Activation functions
Sigmoid
The sigmoid (logistic) function maps real-valued inputs to the interval \((0, 1)\), producing a smooth S-shaped curve. It is differentiable everywhere and its derivative can be written in terms of the function itself. The function saturates for large \(|x|\), which can lead to very small gradients (vanishing gradient problem).
It is defined as
\[
\sigma(x) = \frac{1}{1 + e^{-x}}
\]
Its derivative is
\[
\frac{d}{dx}\sigma(x) = \sigma(x)\bigl(1 - \sigma(x)\bigr)
\]
Here is the step-by-step derivation
\[
\begin{align*}
\sigma(x) &= \frac{1}{1 + e^{-x}} \\[1em]

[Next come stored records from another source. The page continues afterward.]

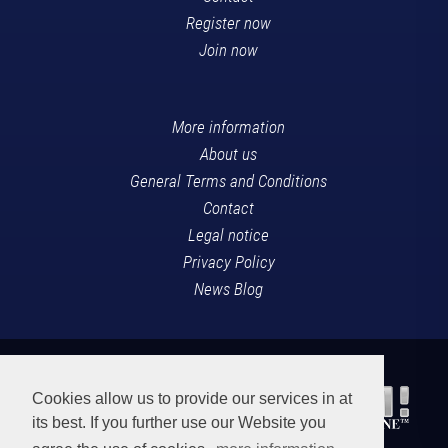
Register now
Join now
More information
About us
General Terms and Conditions
Contact
Legal notice
Privacy Policy
News Blog
Cookies allow us to provide our services in at
its best. If you further use our Website you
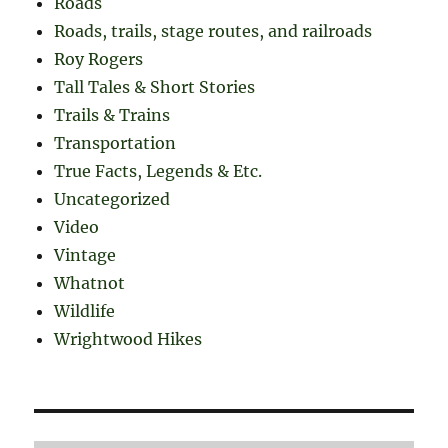
Roads
Roads, trails, stage routes, and railroads
Roy Rogers
Tall Tales & Short Stories
Trails & Trains
Transportation
True Facts, Legends & Etc.
Uncategorized
Video
Vintage
Whatnot
Wildlife
Wrightwood Hikes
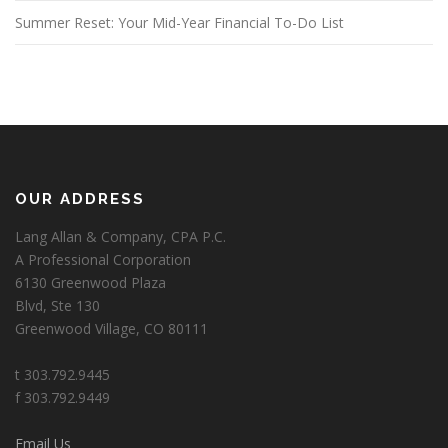
Summer Reset: Your Mid-Year Financial To-Do List
OUR ADDRESS
Lang Allan & Company, CPA P.C.
A Professional Corporation
6130 Greenwood Plaza
Blvd, Ste 130
Greenwood Village, CO 80111
t 303.792.9445
f 303.792.9449
Email Us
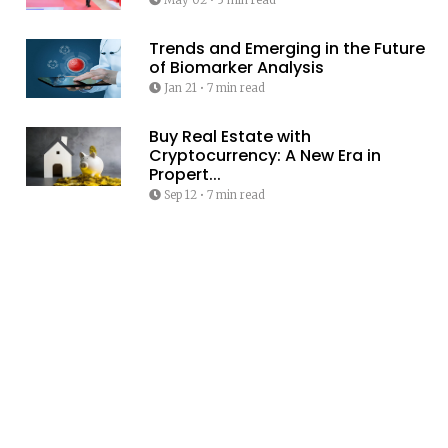
Trends and Emerging in the Future
of Biomarker Analysis
Jan 21
•
7 min read
Buy Real Estate with
Cryptocurrency: A New Era in
Propert...
Sep 12
•
7 min read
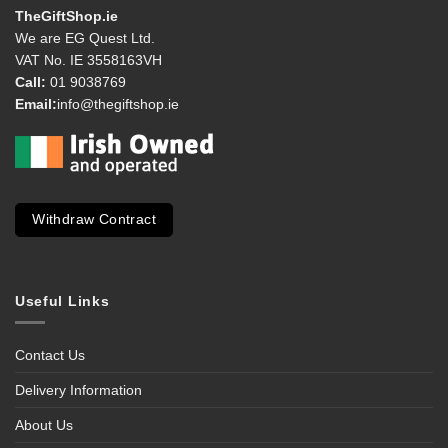
TheGiftShop.ie
We are EG Quest Ltd.
VAT No. IE 3558163VH
Call:
01 9038769
Email:
info@thegiftshop.ie
Withdraw Contract
Useful Links
Contact Us
Delivery Information
About Us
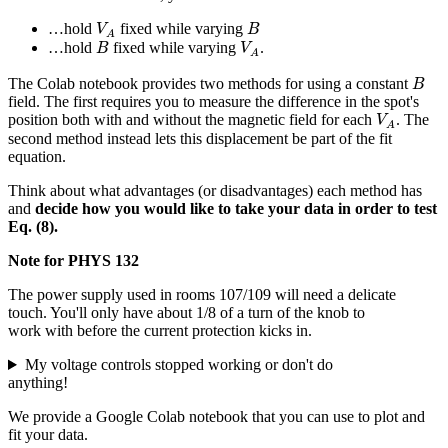
V
A
B
…hold
fixed while varying
V
B
A
B
V
A
…hold
fixed while varying
.
B
V
A
B
The Colab notebook provides two methods for using a constant
B
field. The first requires you to measure the difference in the spot's
V
A
position both with and without the magnetic field for each
. The
V
A
second method instead lets this displacement be part of the fit
equation.
Think about what advantages (or disadvantages) each method has
and
decide how you would like to take your data in order to test
Eq. (8).
Note for PHYS 132
The power supply used in rooms 107/109 will need a delicate
touch. You'll only have about 1/8 of a turn of the knob to
work with before the current protection kicks in.
My voltage controls stopped working or don't do
anything!
We provide a Google Colab notebook that you can use to plot and
fit your data.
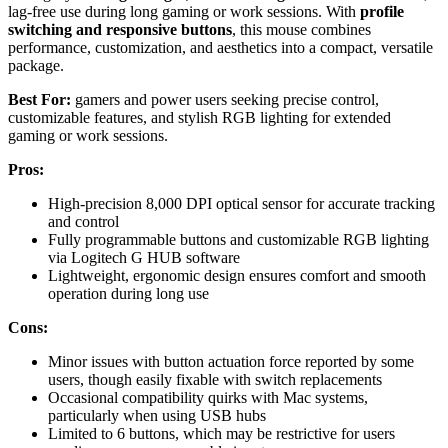
lag-free use during long gaming or work sessions. With
profile
switching and responsive buttons
, this mouse combines
performance, customization, and aesthetics into a compact, versatile
package.
Best For:
gamers and power users seeking precise control,
customizable features, and stylish RGB lighting for extended
gaming or work sessions.
Pros:
High-precision 8,000 DPI optical sensor for accurate tracking
and control
Fully programmable buttons and customizable RGB lighting
via Logitech G HUB software
Lightweight, ergonomic design ensures comfort and smooth
operation during long use
Cons:
Minor issues with button actuation force reported by some
users, though easily fixable with switch replacements
Occasional compatibility quirks with Mac systems,
particularly when using USB hubs
Limited to 6 buttons, which may be restrictive for users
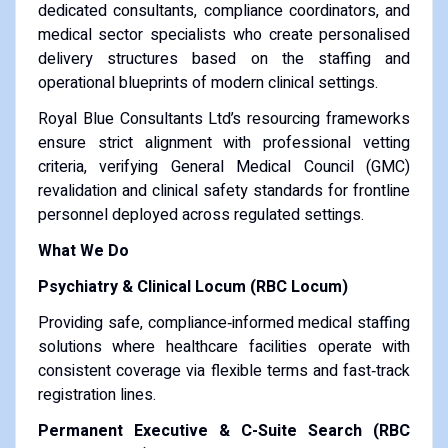
dedicated consultants, compliance coordinators, and
medical sector specialists who create personalised
delivery structures based on the staffing and
operational blueprints of modern clinical settings.
Royal Blue Consultants Ltd’s resourcing frameworks
ensure strict alignment with professional vetting
criteria, verifying General Medical Council (GMC)
revalidation and clinical safety standards for frontline
personnel deployed across regulated settings.
What We Do
Psychiatry & Clinical Locum (RBC Locum)
Providing safe, compliance‑informed medical staffing
solutions where healthcare facilities operate with
consistent coverage via flexible terms and fast‑track
registration lines.
Permanent Executive & C-Suite Search (RBC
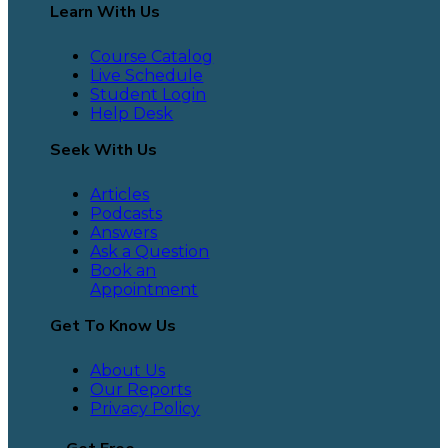
Learn With Us
Course Catalog
Live Schedule
Student Login
Help Desk
Seek With Us
Articles
Podcasts
Answers
Ask a Question
Book an
Appointment
Get To Know Us
About Us
Our Reports
Privacy Policy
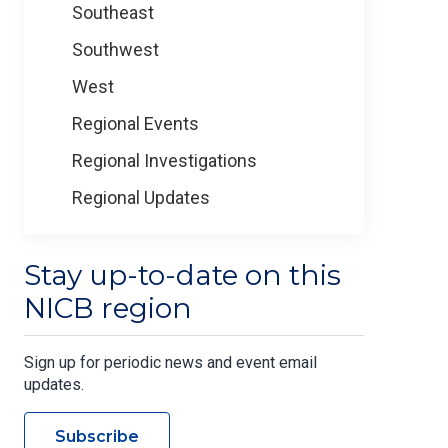
Southeast
Southwest
West
Regional Events
Regional Investigations
Regional Updates
Stay up-to-date on this
NICB region
Sign up for periodic news and event email
updates.
Subscribe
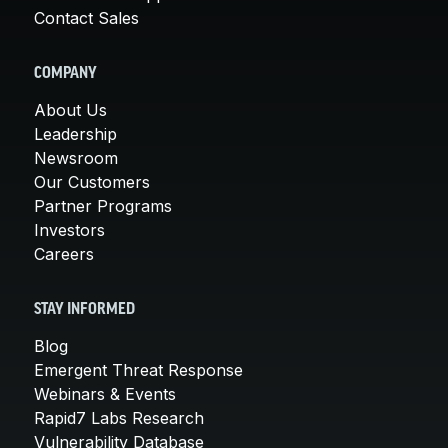
Contact Sales
COMPANY
About Us
Leadership
Newsroom
Our Customers
Partner Programs
Investors
Careers
STAY INFORMED
Blog
Emergent Threat Response
Webinars & Events
Rapid7 Labs Research
Vulnerability Database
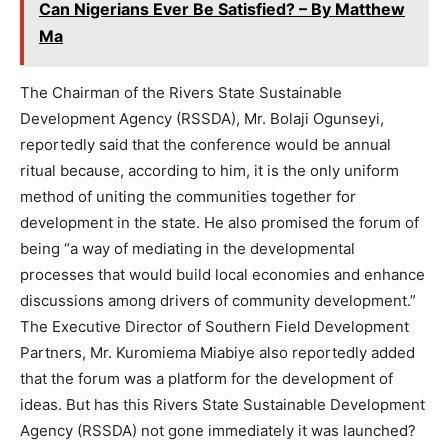
Can Nigerians Ever Be Satisfied? – By Matthew
Ma
The Chairman of the Rivers State Sustainable
Development Agency (RSSDA), Mr. Bolaji Ogunseyi,
reportedly said that the conference would be annual
ritual because, according to him, it is the only uniform
method of uniting the communities together for
development in the state. He also promised the forum of
being “a way of mediating in the developmental
processes that would build local economies and enhance
discussions among drivers of community development.”
The Executive Director of Southern Field Development
Partners, Mr. Kuromiema Miabiye also reportedly added
that the forum was a platform for the development of
ideas. But has this Rivers State Sustainable Development
Agency (RSSDA) not gone immediately it was launched?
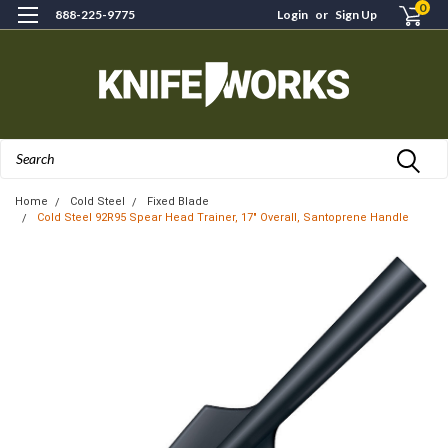
0
888-225-9775
Login
or
Sign Up
Search
Home
Cold Steel
Fixed Blade
Cold Steel 92R95 Spear Head Trainer, 17" Overall, Santoprene Handle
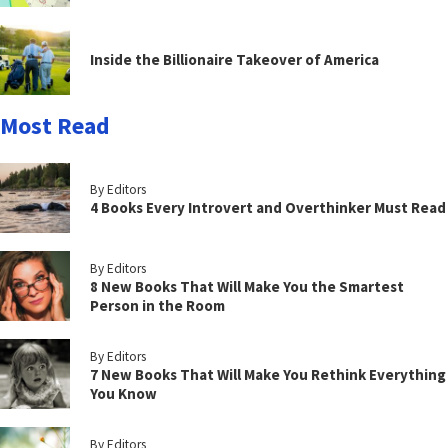
Inside the Billionaire Takeover of America
Most Read
By Editors
4 Books Every Introvert and Overthinker Must Read
By Editors
8 New Books That Will Make You the Smartest
Person in the Room
By Editors
7 New Books That Will Make You Rethink Everything
You Know
By Editors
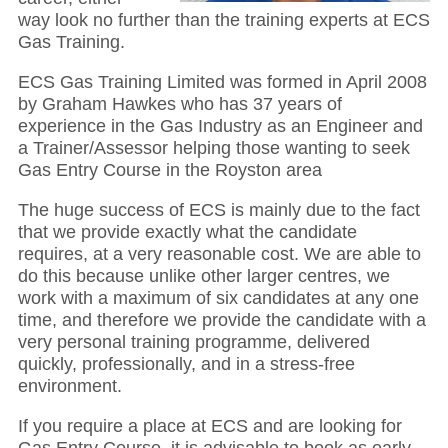
way look no further than the training experts at ECS
Gas Training.
ECS Gas Training Limited was formed in April 2008
by Graham Hawkes who has 37 years of
experience in the Gas Industry as an Engineer and
a Trainer/Assessor helping those wanting to seek
Gas Entry Course in the Royston area
The huge success of ECS is mainly due to the fact
that we provide exactly what the candidate
requires, at a very reasonable cost. We are able to
do this because unlike other larger centres, we
work with a maximum of six candidates at any one
time, and therefore we provide the candidate with a
very personal training programme, delivered
quickly, professionally, and in a stress-free
environment.
If you require a place at ECS and are looking for
Gas Entry Course, it is advisable to book as early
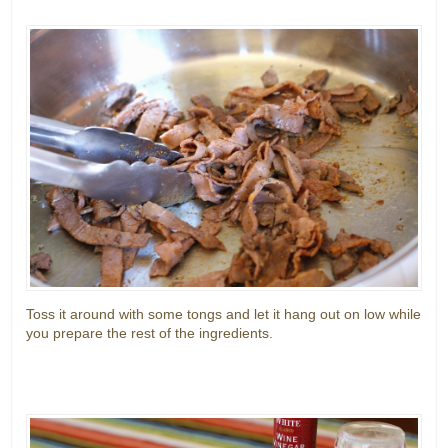
Toss it around with some tongs and let it hang out on low while
you prepare the rest of the ingredients.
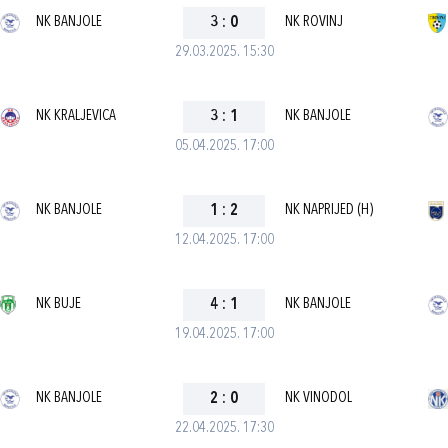
NK BANJOLE
3
:
0
NK ROVINJ
29.03.2025. 15:30
NK KRALJEVICA
3
:
1
NK BANJOLE
05.04.2025. 17:00
NK BANJOLE
1
:
2
NK NAPRIJED (H)
12.04.2025. 17:00
NK BUJE
4
:
1
NK BANJOLE
19.04.2025. 17:00
NK BANJOLE
2
:
0
NK VINODOL
22.04.2025. 17:30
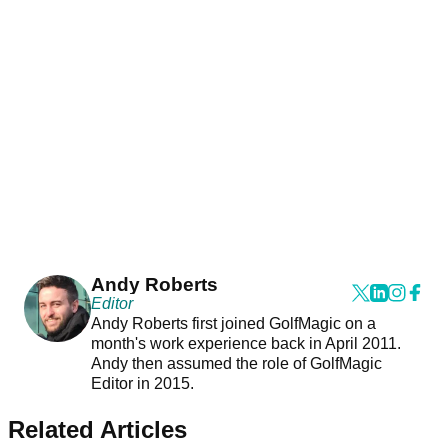
Andy Roberts
Editor
Andy Roberts first joined GolfMagic on a
month's work experience back in April 2011.
Andy then assumed the role of GolfMagic
Editor in 2015.
Related Articles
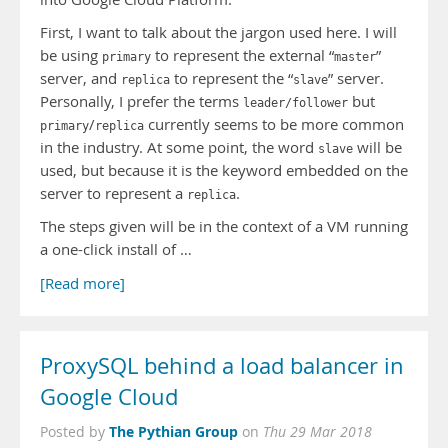
First, I want to talk about the jargon used here. I will
be using
to represent the external “
”
primary
master
server, and
to represent the “
” server.
replica
slave
Personally, I prefer the terms
but
leader/follower
/
currently seems to be more common
primary
replica
in the industry. At some point, the word
will be
slave
used, but because it is the keyword embedded on the
server to represent a
.
replica
The steps given will be in the context of a VM running
a one-click install of …
[Read more]
ProxySQL behind a load balancer in
Google Cloud
The Pythian Group
Posted by
on
Thu 29 Mar 2018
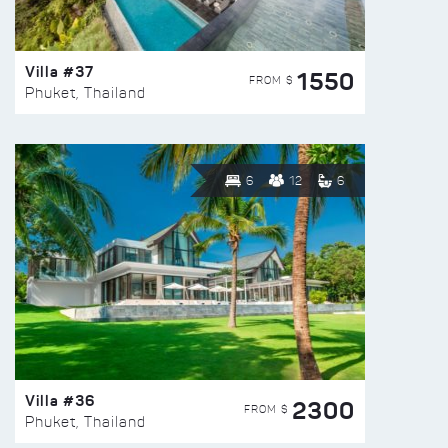
Villa #37
1550
FROM $
Phuket, Thailand
6
12
6
Villa #36
2300
FROM $
Phuket, Thailand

\frac{d}{dx}\sigma(x) &= \frac{d}{dx}\left(\frac{1}{1 + e^{-x}}\right) = \frac{d}{dx}\left((1 + e^{-x})^{-1}\right) \\[1em]
&= (-1)(1 + e^{-x})^{-2}\cdot \frac{d}{dx}(1 + e^{-x}) = (-1)(1 + e^{-x})^{-2}\cdot(-e^{-x}) \\[1em]
&= \frac{e^{-x}}{(1 + e^{-x})^2} = \frac{1}{1+e^{-x}} \cdot \frac{e^{-x}}{1+e^{-x}} \\[1em]
&= \sigma(x)\frac{e^{-x}}{1+e^{-x}} = \sigma(x)\frac{1+e^{-x}-1}{1+e^{-x}} = \sigma(x)\left(\frac{1+e^{-x}}{1+e^{-x}} - \frac{1}{1+e^{-x}}\right) \\[1em]
&= \sigma(x)\bigl(1-\sigma(x)\bigr)
\end{align*}
\]